* [WHAT YOU HAVE TO DO]:
Please reproduce the entries below exactly, leaving the pictures out.

* [TASK INPUTS]:

[Start of Attachment]

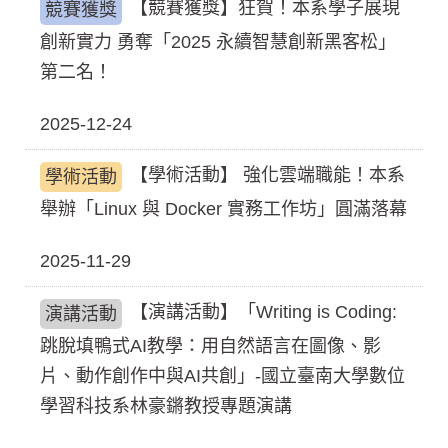
【競賽獲獎】狂賀！本系學子展現
競賽獲獎
創新實力 勇奪「2025 永續智慧創新黑客松」
第二名！
2025-12-24
【學術活動】 強化雲端職能！本系
學術活動
舉辦「Linux 與 Docker 實務工作坊」圓滿落幕
2025-11-29
【演講活動】「Writing is Coding:
演講活動
跳脫填鴨式AI教學：用自然語言在圖像、影
片、動作創作中與AI共創」-國立臺南大學數位
學習科技系林豪鏘教授專題演講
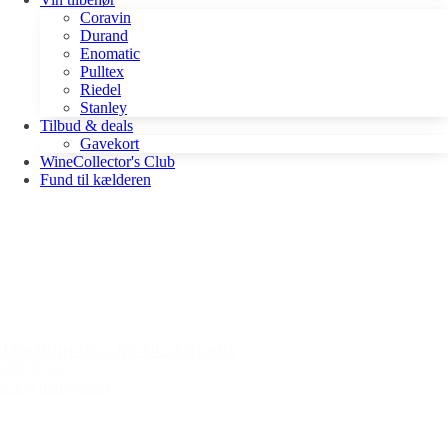
Coravin
Durand
Enomatic
Pulltex
Riedel
Stanley
Tilbud & deals
Gavekort
WineCollector's Club
Fund til kælderen
The Rum Box fra 1423 Spirits
499,00 kr.
Vælg muligheder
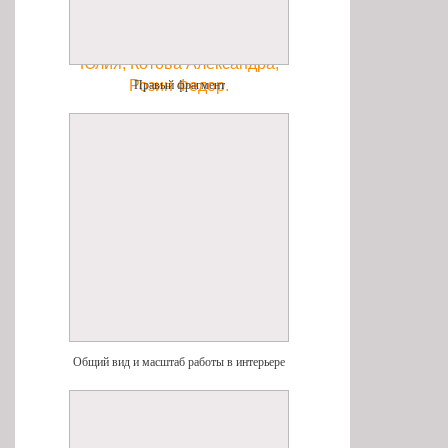
Никуленко Мария,
Костылева Юлия, Миронова
Юлия, Котова Александра,
Розин Федор.
Правый фрагмент
Общий вид и масштаб работы в интерьере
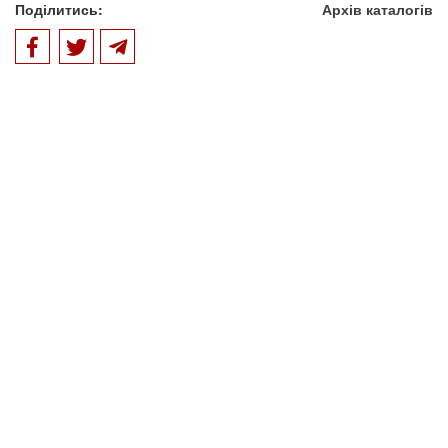
Поділитись:
Архів каталогів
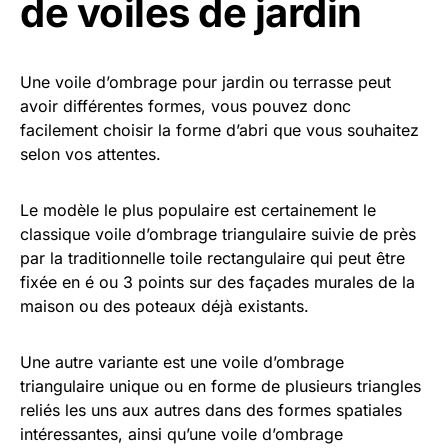
de voiles de jardin
Une voile d’ombrage pour jardin ou terrasse peut
avoir différentes formes, vous pouvez donc
facilement choisir la forme d’abri que vous souhaitez
selon vos attentes.
Le modèle le plus populaire est certainement le
classique voile d’ombrage triangulaire suivie de près
par la traditionnelle toile rectangulaire qui peut être
fixée en é ou 3 points sur des façades murales de la
maison ou des poteaux déjà existants.
Une autre variante est une voile d’ombrage
triangulaire unique ou en forme de plusieurs triangles
reliés les uns aux autres dans des formes spatiales
intéressantes, ainsi qu’une voile d’ombrage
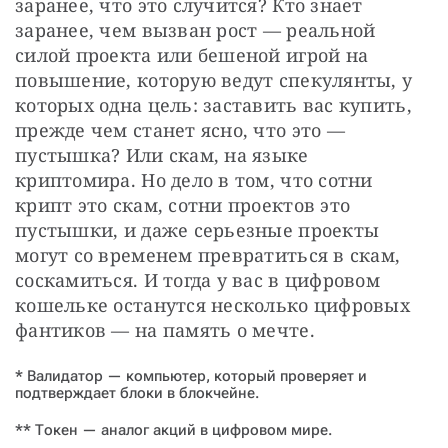
заранее, что это случится? Кто знает 
заранее, чем вызван рост — реальной 
силой проекта или бешеной игрой на 
повышение, которую ведут спекулянты, у 
которых одна цель: заставить вас купить, 
прежде чем станет ясно, что это — 
пустышка? Или скам, на языке 
криптомира. Но дело в том, что сотни 
крипт это скам, сотни проектов это 
пустышки, и даже серьезные проекты 
могут со временем превратиться в скам, 
соскамиться. И тогда у вас в цифровом 
кошельке останутся несколько цифровых 
фантиков — на память о мечте.
* Валидатор — компьютер, который проверяет и
подтверждает блоки в блокчейне.
** Токен — аналог акций в цифровом мире.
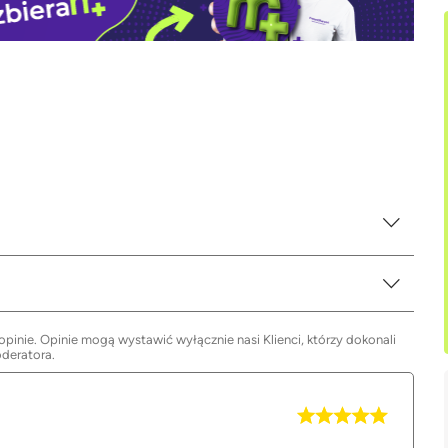
inie. Opinie mogą wystawić wyłącznie nasi Klienci, którzy dokonali
oderatora.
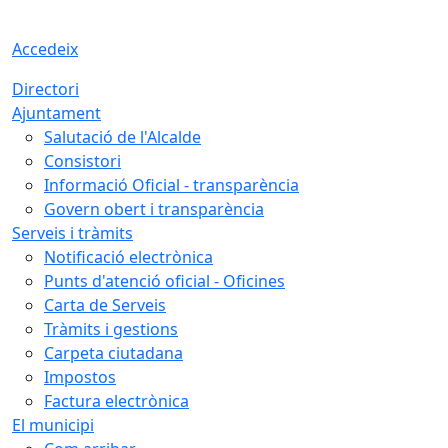
Accedeix
Directori
Ajuntament
Salutació de l'Alcalde
Consistori
Informació Oficial - transparència
Govern obert i transparència
Serveis i tràmits
Notificació electrònica
Punts d'atenció oficial - Oficines
Carta de Serveis
Tràmits i gestions
Carpeta ciutadana
Impostos
Factura electrònica
El municipi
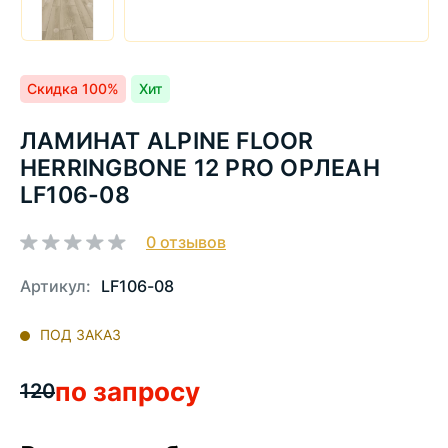
Скидка 100%
Хит
ЛАМИНАТ ALPINE FLOOR
HERRINGBONE 12 PRO ОРЛЕАН
LF106-08
0
отзывов
Артикул:
LF106-08
ПОД ЗАКАЗ
по запросу
120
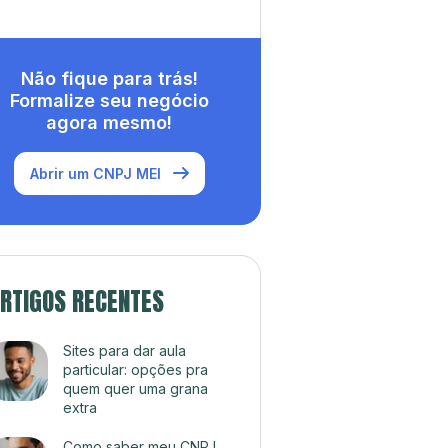
Não fique para trás!
Formalize seu negócio
agora mesmo!
Abrir um CNPJ MEI
RTIGOS RECENTES
Sites para dar aula
particular: opções pra
quem quer uma grana
extra
Como saber meu CNPJ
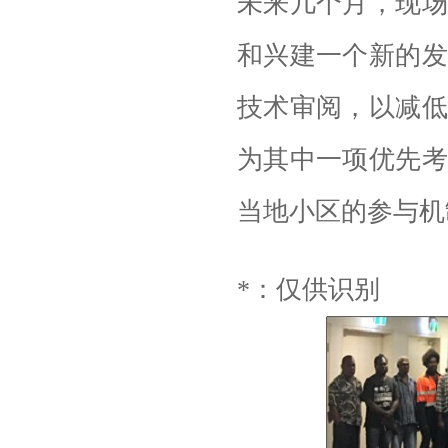
未来几个月，现场
和兴建一个新的发
技术审阅，以减低
为其中一项优先考
当地小区的参与机
*：仅供识别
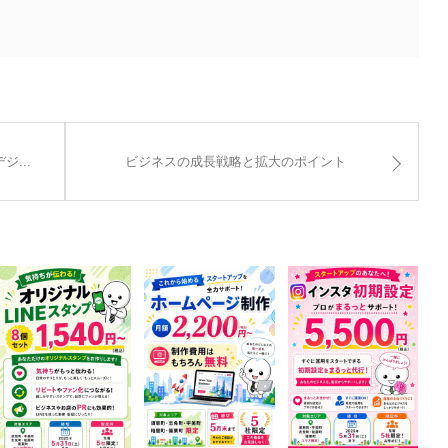
...
ビジネスの成長戦略と拡大のポイント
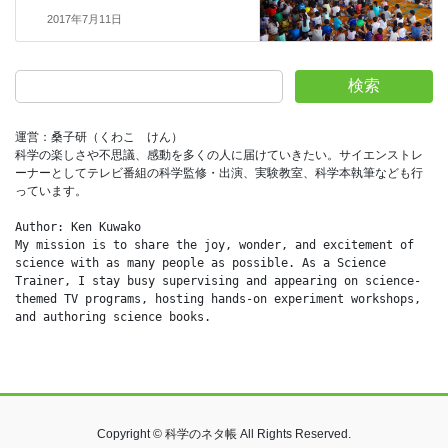
2017年7月11日
検索
運営：桑子研（くわこ　けん）
科学の楽しさや不思議、感動を多くの人に届けていきたい。サイエンストレ
ーナーとしてテレビ番組の科学監修・出演、実験教室、科学本執筆なども行
っています。
Author: Ken Kuwako
My mission is to share the joy, wonder, and excitement of 
science with as many people as possible. As a Science 
Trainer, I stay busy supervising and appearing on science-
themed TV programs, hosting hands-on experiment workshops, 
and authoring science books.
Copyright © 科学のネタ帳 All Rights Reserved.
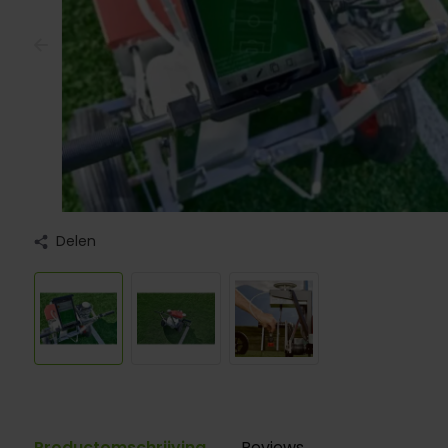
Delen
Productomschrijving
Reviews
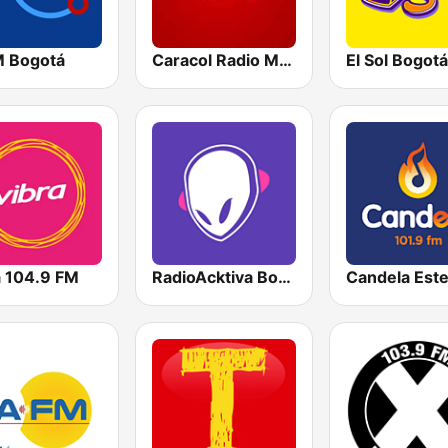
M Bogotá
Caracol Radio Medellín
El Sol Bogotá
a 104.9 FM
RadioAcktiva Bogotá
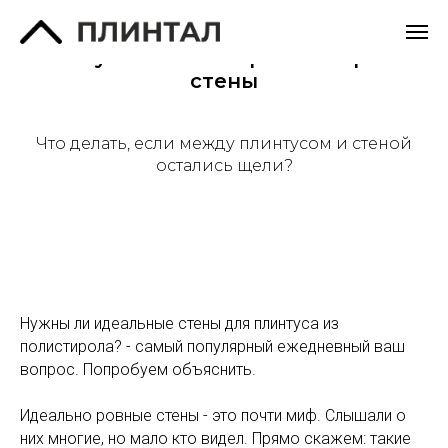
Плинтус из полистирола на кривые
стены
Что делать, если между плинтусом и стеной
остались щели?
Нужны ли идеальные стены для плинтуса из
полистирола? - самый популярный ежедневный ваш
вопрос. Попробуем объяснить.
Идеально ровные стены - это почти миф. Слышали о
них многие, но мало кто видел. Прямо скажем: такие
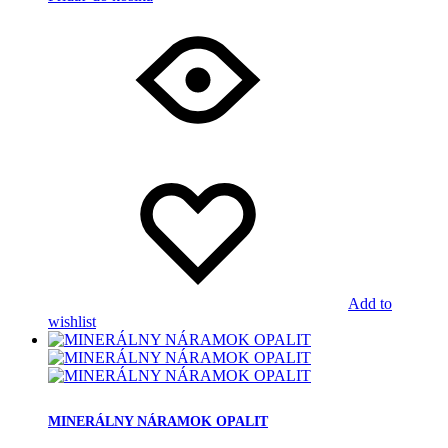
Add to
wishlist
MINERÁLNY NÁRAMOK OPALIT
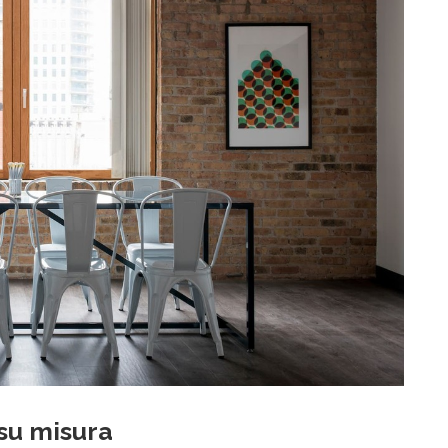
 su misura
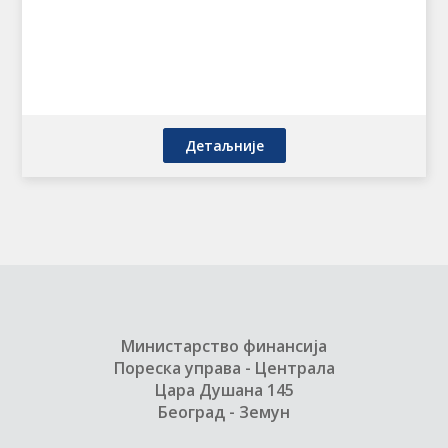
Детаљније
Министарство финансија
Пореска управа - Централа
Цара Душана 145
Београд - Земун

[End of Attachment]

* [FINISHED EXERCISE]:
【競賽獲獎】狂賀！本系學子展現
競賽獲獎
創新實力 勇奪「2025 永續智慧創新黑客松」
第二名！
2025-12-24
【學術活動】 強化雲端職能！本系
學術活動
舉辦「Linux 與 Docker 實務工作坊」圓滿落幕
2025-11-29
【演講活動】「Writing is Coding:
演講活動
跳脫填鴨式AI教學：用自然語言在圖像、影
片、動作創作中與AI共創」-國立臺南大學數位
學習科技系林豪鏘教授專題演講
Coravin
Durand
Enomatic
Pulltex
Riedel
Stanley
Tilbud & deals
Gavekort
WineCollector's Club
Fund til kælderen
The Rum Box fra 1423 Spirits
499,00 kr.
Vælg muligheder
Никуленко Мария,
Костылева Юлия, Миронова
Юлия, Котова Александра,
Розин Федор.
Правый фрагмент
Общий вид и масштаб работы в интерьере
Поділитись:
Архів каталогів
de voiles de jardin
Une voile d’ombrage pour jardin ou terrasse peut
avoir différentes formes, vous pouvez donc
facilement choisir la forme d’abri que vous souhaitez
selon vos attentes.
Le modèle le plus populaire est certainement le
classique voile d’ombrage triangulaire suivie de près
par la traditionnelle toile rectangulaire qui peut être
fixée en é ou 3 points sur des façades murales de la
maison ou des poteaux déjà existants.
Une autre variante est une voile d’ombrage
triangulaire unique ou en forme de plusieurs triangles
reliés les uns aux autres dans des formes spatiales
intéressantes, ainsi qu’une voile d’ombrage
заранее, что это случится? Кто знает 
заранее, чем вызван рост — реальной 
силой проекта или бешеной игрой на 
повышение, которую ведут спекулянты, у 
которых одна цель: заставить вас купить, 
прежде чем станет ясно, что это — 
пустышка? Или скам, на языке 
криптомира. Но дело в том, что сотни 
крипт это скам, сотни проектов это 
пустышки, и даже серьезные проекты 
могут со временем превратиться в скам, 
соскамиться. И тогда у вас в цифровом 
кошельке останутся несколько цифровых 
фантиков — на память о мечте.
* Валидатор — компьютер, который проверяет и
подтверждает блоки в блокчейне.
** Токен — аналог акций в цифровом мире.
inie. Opinie mogą wystawić wyłącznie nasi Klienci, którzy dokonali
oderatora.
Accedeix
Directori
Ajuntament
Salutació de l'Alcalde
Consistori
Informació Oficial - transparència
Govern obert i transparència
Serveis i tràmits
Notificació electrònica
Punts d'atenció oficial - Oficines
Carta de Serveis
Tràmits i gestions
Carpeta ciutadana
Impostos
Factura electrònica
El municipi
Скидка 100%
Хит
ЛАМИНАТ ALPINE FLOOR
HERRINGBONE 12 PRO ОРЛЕАН
LF106-08
0
отзывов
Артикул:
LF106-08
ПОД ЗАКАЗ
по запросу
120
Não fique para trás!
Formalize seu negócio
agora mesmo!
Abrir um CNPJ MEI
RTIGOS RECENTES
Sites para dar aula
particular: opções pra
quem quer uma grana
extra
Como saber meu CNPJ
未来几个月，现场
和兴建一个新的发
技术审阅，以减低
为其中一项优先考
当地小区的参与机
*：仅供识别
...
ビジネスの成長戦略と拡大のポイント
2017年7月11日
検索
運営：桑子研（くわこ　けん）
科学の楽しさや不思議、感動を多くの人に届けていきたい。サイエンストレ
ーナーとしてテレビ番組の科学監修・出演、実験教室、科学本執筆なども行
っています。
Author: Ken Kuwako
My mission is to share the joy, wonder, and excitement of 
science with as many people as possible. As a Science 
Trainer, I stay busy supervising and appearing on science-
themed TV programs, hosting hands-on experiment workshops, 
and authoring science books.
Copyright © 科学のネタ帳 All Rights Reserved.
Delen
Productomschrijving
Reviews
M Bogotá
Caracol Radio Medellín
El Sol Bogotá
a 104.9 FM
RadioAcktiva Bogotá
Плинтус из полистирола на кривые
стены
Что делать, если между плинтусом и стеной
остались щели?
Нужны ли идеальные стены для плинтуса из
полистирола? - самый популярный ежедневный ваш
вопрос. Попробуем объяснить.
Идеально ровные стены - это почти миф. Слышали о
них многие, но мало кто видел. Прямо скажем: такие
Add to
wishlist
MINERÁLNY NÁRAMOK OPALIT
 su misura
Детаљније
Министарство финансија
Пореска управа - Централа
Цара Душана 145
Београд - Земун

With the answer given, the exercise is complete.